§ **Work to be completed**: Count every line in the entries below that contains the word "Tenerife", and give only that number.

========================================================================

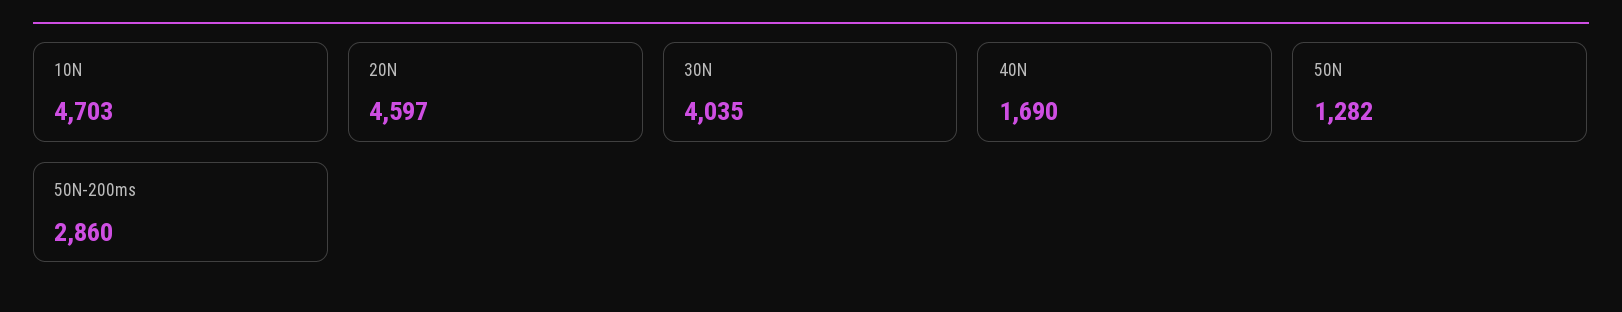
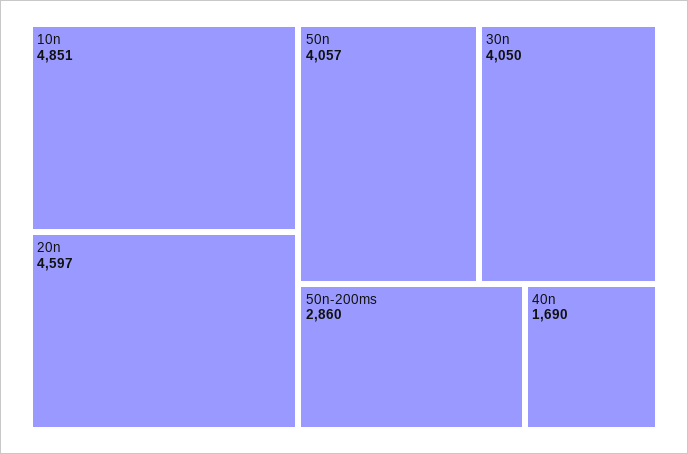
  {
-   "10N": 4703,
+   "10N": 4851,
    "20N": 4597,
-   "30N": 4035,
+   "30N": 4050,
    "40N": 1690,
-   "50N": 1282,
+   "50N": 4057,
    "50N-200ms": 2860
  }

========================================================================

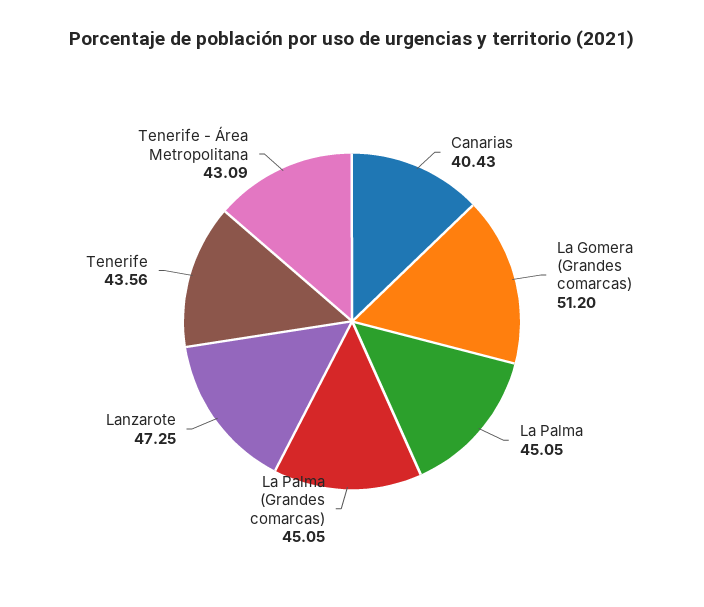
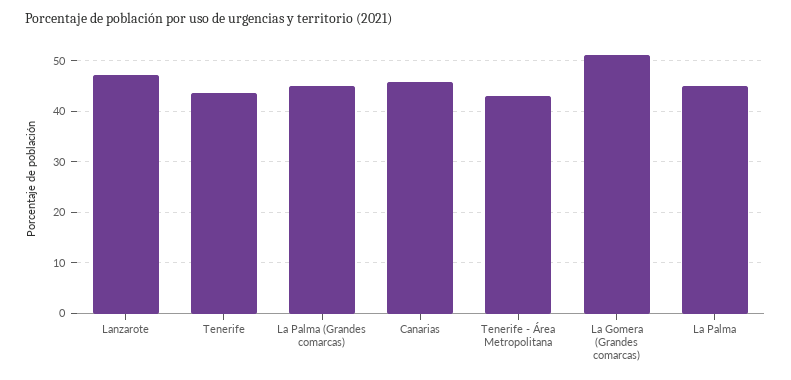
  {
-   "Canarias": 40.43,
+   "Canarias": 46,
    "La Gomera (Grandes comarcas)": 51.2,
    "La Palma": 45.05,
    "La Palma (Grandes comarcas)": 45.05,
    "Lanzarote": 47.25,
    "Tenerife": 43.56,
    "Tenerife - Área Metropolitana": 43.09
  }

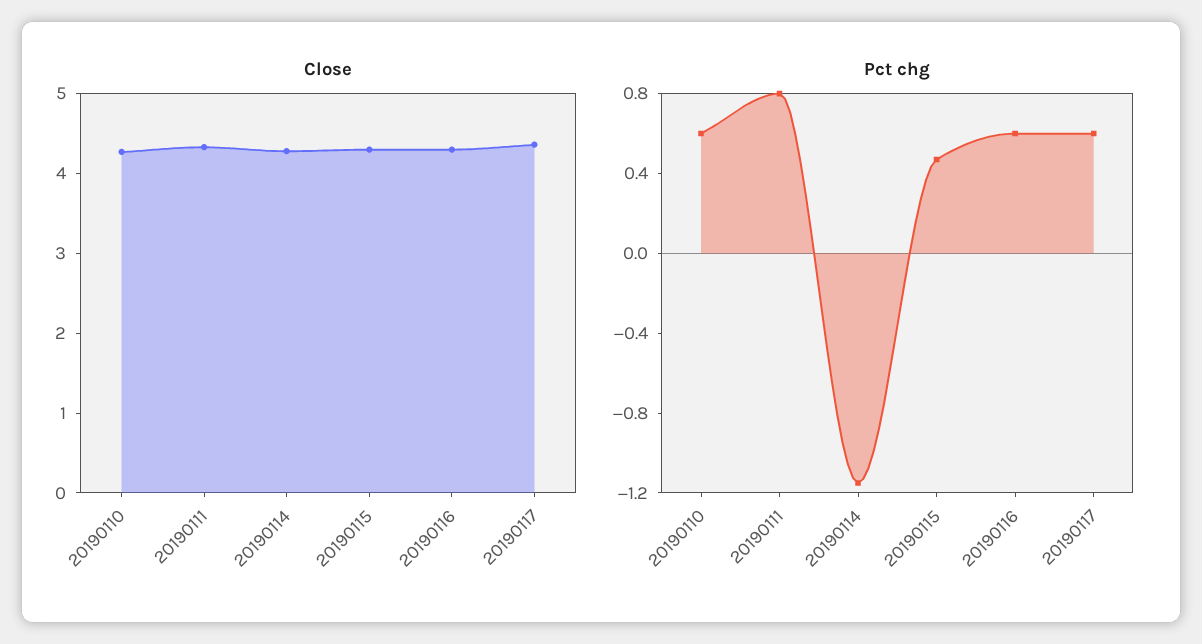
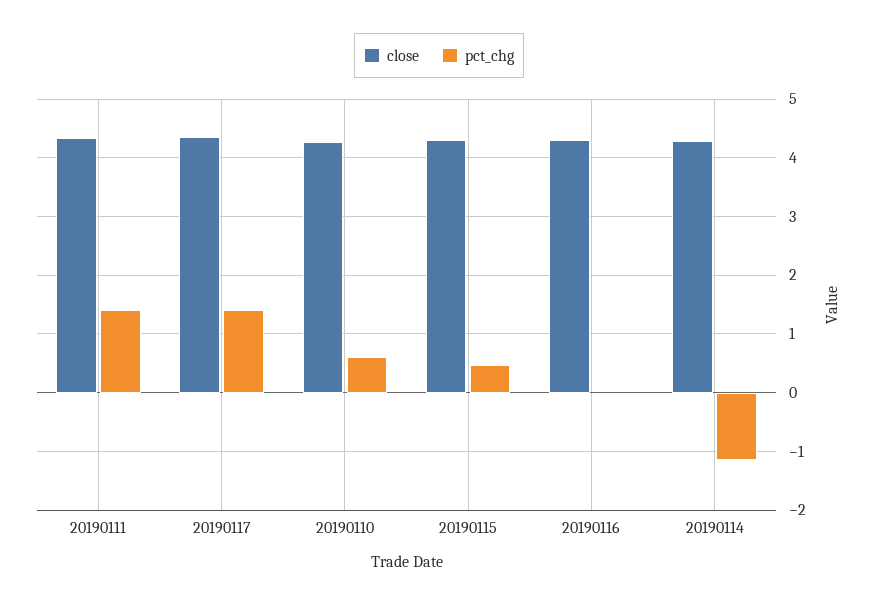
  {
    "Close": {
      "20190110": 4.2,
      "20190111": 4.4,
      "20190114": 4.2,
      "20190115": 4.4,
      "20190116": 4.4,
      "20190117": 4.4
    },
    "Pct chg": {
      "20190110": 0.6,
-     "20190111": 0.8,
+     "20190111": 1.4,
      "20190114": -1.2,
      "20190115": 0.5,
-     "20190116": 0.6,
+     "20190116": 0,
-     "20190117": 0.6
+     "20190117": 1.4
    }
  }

========================================================================

§ **Answer to the problem**: 2